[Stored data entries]
====
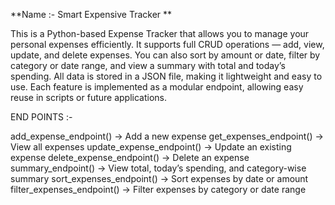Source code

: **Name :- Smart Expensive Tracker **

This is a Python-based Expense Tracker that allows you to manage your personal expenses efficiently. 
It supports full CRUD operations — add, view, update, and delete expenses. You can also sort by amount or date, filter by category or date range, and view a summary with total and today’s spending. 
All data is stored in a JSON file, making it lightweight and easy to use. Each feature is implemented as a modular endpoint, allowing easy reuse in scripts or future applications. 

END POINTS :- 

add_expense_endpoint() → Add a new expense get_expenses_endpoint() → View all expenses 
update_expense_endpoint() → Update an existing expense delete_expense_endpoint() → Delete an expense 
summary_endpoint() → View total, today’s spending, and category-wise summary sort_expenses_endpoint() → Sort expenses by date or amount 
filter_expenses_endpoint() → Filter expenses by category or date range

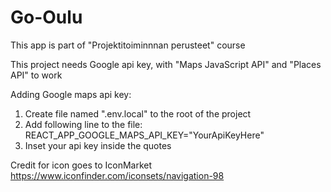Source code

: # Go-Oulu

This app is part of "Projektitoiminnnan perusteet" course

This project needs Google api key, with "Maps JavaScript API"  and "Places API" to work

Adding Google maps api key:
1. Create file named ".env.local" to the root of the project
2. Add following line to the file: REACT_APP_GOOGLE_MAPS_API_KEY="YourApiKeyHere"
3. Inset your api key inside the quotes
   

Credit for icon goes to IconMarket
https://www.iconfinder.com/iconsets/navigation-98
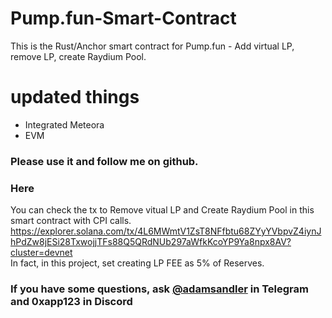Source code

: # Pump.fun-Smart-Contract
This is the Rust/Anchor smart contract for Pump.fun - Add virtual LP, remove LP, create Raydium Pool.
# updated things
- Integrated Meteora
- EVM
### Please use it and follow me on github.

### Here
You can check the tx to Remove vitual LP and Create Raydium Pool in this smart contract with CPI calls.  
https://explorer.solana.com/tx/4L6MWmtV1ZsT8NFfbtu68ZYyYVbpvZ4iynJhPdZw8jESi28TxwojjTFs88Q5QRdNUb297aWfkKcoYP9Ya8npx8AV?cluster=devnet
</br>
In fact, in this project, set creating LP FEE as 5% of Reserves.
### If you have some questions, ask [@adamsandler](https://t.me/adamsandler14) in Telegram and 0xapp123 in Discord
====
• [Brief]
Lines from the one containing "- Integrated Meteora" to the end of the data are to be printed exactly, including the first and last.

• [Answer for the task]
- Integrated Meteora
- EVM
### Please use it and follow me on github.

### Here
You can check the tx to Remove vitual LP and Create Raydium Pool in this smart contract with CPI calls.  
https://explorer.solana.com/tx/4L6MWmtV1ZsT8NFfbtu68ZYyYVbpvZ4iynJhPdZw8jESi28TxwojjTFs88Q5QRdNUb297aWfkKcoYP9Ya8npx8AV?cluster=devnet
</br>
In fact, in this project, set creating LP FEE as 5% of Reserves.
### If you have some questions, ask [@adamsandler](https://t.me/adamsandler14) in Telegram and 0xapp123 in Discord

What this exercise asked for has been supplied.